Kerry Blue Terrier

Kerry Blue Terrier, also known as the Irish Blue Terrier. The breed was found in the mountains of Kerry in Ireland; and with a romantic story of a blue dog swimming from a shipwreck, the official name became Kerry Blue.

The Kerry Blue Terrier is a loving, loyal and smart dog breed that has made its way throughout the world as a companion dog. The Kerry Blue is born black, but don’t let the dark hair fool you, the blue color gradually appears as the puppy grows older, giving the blue tint that the breed was named for.

Kerry Blue Terrier image

As the Kerry Blue Terrier is an active breed, it is important to know that regular daily activity is a must. This means anyone planning to take home a Kerry Blue must be ready and willing to play and exercise with the dog every day. The Kerry Blue Terrier is a naturally healthy dog, but as with most animals, there are potential health risks.

All in all, the Kerry Blue Terrier is an all around good dog for families and brings an extra bit of affection to its owners. Learning fast and being active are its strong points, and owners can be sure to be happy with a Kerry Blue Terrier by their side.



History

No exact year is connected to the origins of the Kerry Blue Terrier, but the breed has been known in Ireland for at least 150 years. Originally the Kerry Blue Terrier was bred to control different smaller animals such as rats, rabbits, badgers, foxes, otters, and hares. As time went on, the Kerry became more of a general working dog and started doing other jobs such as herding cattle and sheep or acting as a guard dog.

Since the 1900s, the Kerry Blue Terrier has made its name known as a working dog as well as a companion dog. It appears that the Kerry Blue arrived in the United States somewhere around 1922 with the breed officially being recognized by the American Kennel Club in 1924.


Size

The Kerry Blue Terrier is considered a small to medium-sized dog. Male Kerry Blue terriers are usually 18 to 20 inches tall and weigh between 30 and 40 pounds. A female, on the other hand, is usually 17 to 19 inches and weighs between 26 and 36 pounds.


Personality

If you are looking for a loyal, affectionate and high-spirited dog, then you found your breed. The Kerry Blue Terrier is gentle with children but can often be more aggressive toward other animals and other dogs. Kerry Blues are fast, strong, intelligent as well as obedient. Many say that the Kerry Blue has a sense of humor as well. So you can expect a fun-loving, sweet breed of a dog to bring home.


Health

Kerries are usually a healthy breed with very little health issues; however, there are some genetic disorders that do exist within the breed. The Kerry Blue Terrier is prone to eye problems such as “dry eyes”, cataracts and entropion. Hip dysplasia, hypothyroidism, cryptorchidism have also been reported occasionally. Progressive neuronal abiotrophy (PNA, also known as Cerebellar cortical abiotrophy or Cerebellar Abiotrophy) is also seen but rare in the population. Some health issues have been bred out of the breed such as a skin-related diseases called spiculosis.

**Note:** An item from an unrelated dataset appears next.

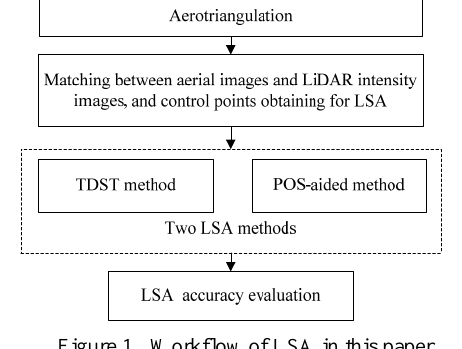
Figure 1. Workflow of LSA in this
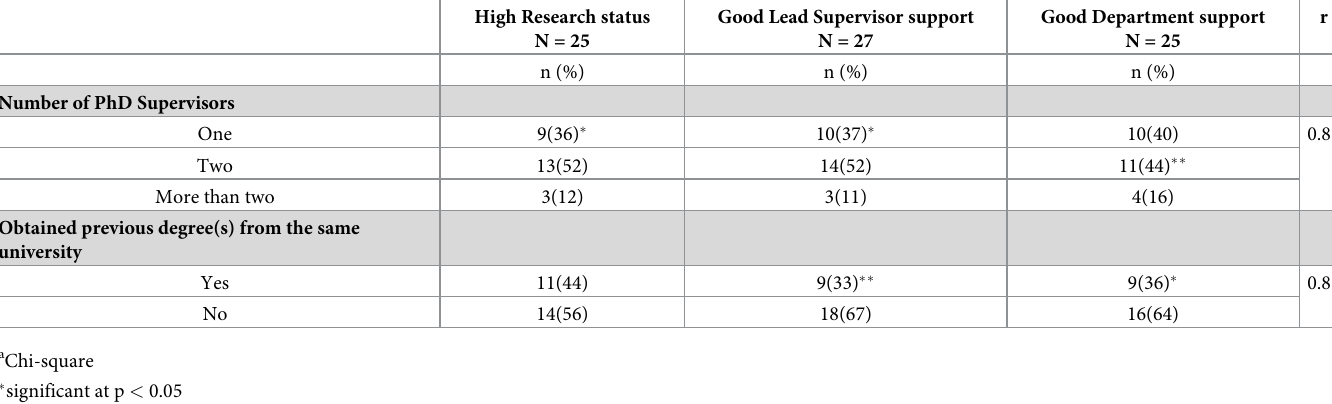
Table 3. Associations between the independent variables, the research status, lead supervisor support and department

For the most part, the average lifespan of a Kerry Blue is 9.5 years. Many live to 14 years of age.


Care

Be ready to play with a Kerry Blue Terrier every day. Being a long-legged breed, the activity level is moderate to high. Kerry Blues need an active owner who can teach early socialization and obedience training. Daily exercise is definitely important. A simple, daily walk will help maintain a Kerry Blue’s muscle tone and keep the dog fit and trim.

The coat of a Kerry Blue does not shed. It is soft and wavy with no undercoat, but a Kerry Blue’s coat continues to grow all year round. This means the Kerry Blue Terrier needs weekly, regular grooming as well as a clipping about every six weeks on average.

Socialization is also very important for the Kerry Blue. Although a Kerry Blue is more apt to be aggressive toward other dogs, start socialization very young to help with this personality trait.